Some animal is now brought out from a cage, it is tied to a platform, an electric current is applied to its body and in a second the animal is dead. The tall young man calls your attention to the fact that the indicator registers only one thousand volts, and the dead animal being removed, he jumps upon the platform himself, and his assistants apply the same current to the dismay of the spectators. -- Chauncey Montgomery M'Govern, "The New Wizard of the West", Pearson's Magazine, May, 1899.

 
By exposing the head to a powerful [X-ray] radiation, strange effects have been noted. For instance, I find that there is a tendency to sleep, and the time seems to pass away quickly. There is a general soothing effect, and I have felt a sensation of warmth in the upper part of the head. -- Nikola Tesla, "On Roentgen Rays", Electrical Review, March 11, 1896.

 
Laxity of morals is a terrible evil, which poisons both mind and body, and which is responsible for a general reduction of the human mass in some countries.
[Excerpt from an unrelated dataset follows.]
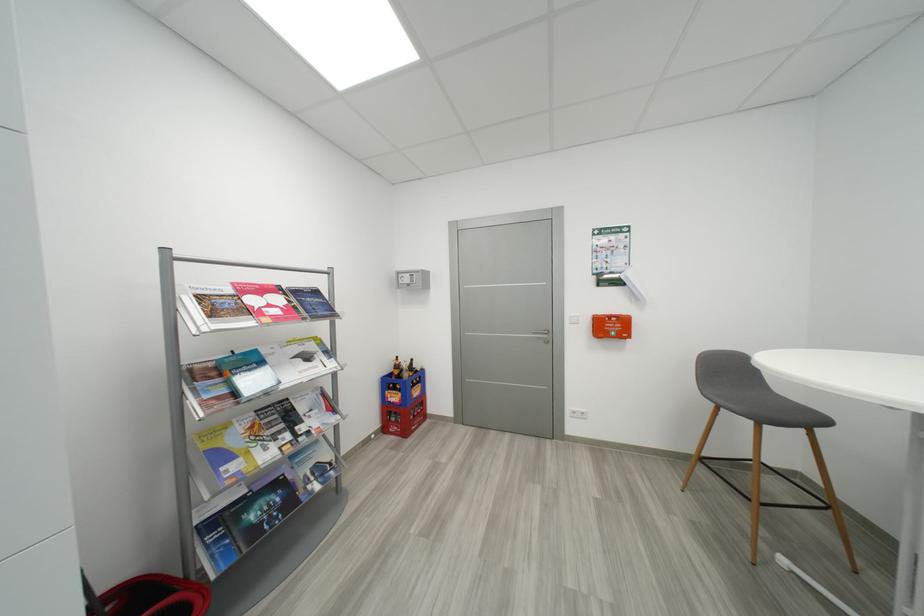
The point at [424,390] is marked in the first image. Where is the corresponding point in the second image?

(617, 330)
Many of the present customs and tendencies are productive of similar hurtful results. For example, the society life, modern education and pursuits of women, tending to draw them away from their household duties and make men out of them, must needs detract from the elevating ideal they represent, diminish the artistic creative power, and cause sterility and a general weakening of the race. -- Nikola Tesla, "The Problem of Increasing Human Energy", The Century Magazine, June, 1900.

 
    You ask me about atomic energy? I experimented with the atom, and achieved similar ends, long before the wave of ballyhoo swept over the country in recent years. The idea of atomic energy is illusionary but it has taken a powerful hold on the mind and there are still some who believe it be be realizable.
    I have disintegrated atoms in my experiments with a high potential vacuum tube I brought out in 1896 which I consider one of my best inventions...
    But as to atomic energy, my experimental observations have shown that the process of disintegration is not accompanied by a liberation of such energy as might be expected from the present theories. -- Modern Mechanix, July, 1934.